Fronted by an intimidating pair of 15-inch naval guns and a piece of the Berlin Wall, this riveting museum is housed in what was the Bethlem Royal Hospital, a psychiatric facility also known as Bedlam. Although the museum’s focus is on military action involving British or Commonwealth troops, largely during the 20th century, it also covers war in the wider sense. Must-see exhibits include the state-of-the-art First World War galleries and Witnesses to War in the forecourt and atrium.
In Witnesses to War, you'll find huge remnants of war, from a Battle of Britain Spitfire and a towering German V-2 rocket to a Reuters Land Rover damaged by rocket attack in Gaza in 2006.

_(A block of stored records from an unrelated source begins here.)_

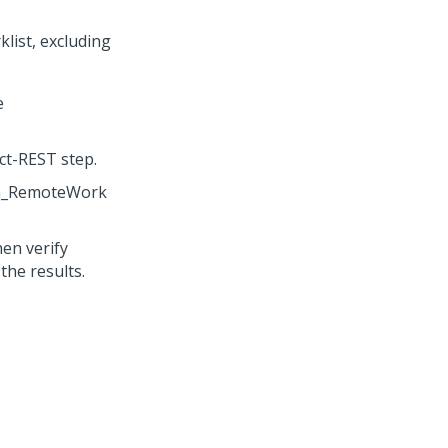
list, excluding
e
ct-REST step.
uth_RemoteWork
hen verify
the results.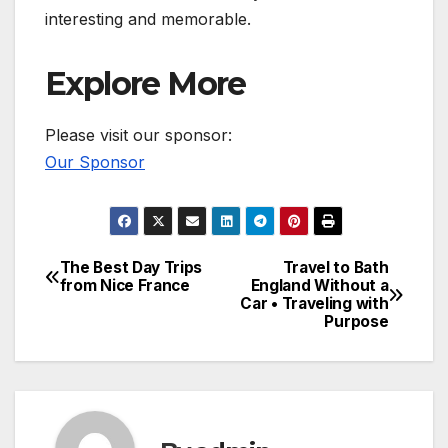
interesting and memorable.
Explore More
Please visit our sponsor:
Our Sponsor
The Best Day Trips
Travel to Bath
Post
from Nice France
England Without a
Car • Traveling with
navigation
Purpose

The 1st-floor exhibition Turning Points: 1934–1945 takes a look at WWII through a series of poignant objects, including the casing made for the 'Little Boy' atomic bomb and a trunk sent by Jewish parents to their children who had already escaped from Nazi persecution to the UK. Peace and Security: 1945–2014 on the 2nd floor dives into more recent events. The 3rd floor is given over to Curiosities of War, a mix of unexpected creations and artefacts from times of conflict, and temporary exhibitions.
One of the most challenging sections is the extensive and harrowing The Holocaust exhibition (not recommended for children under 14); its entrance is on the 4th floor.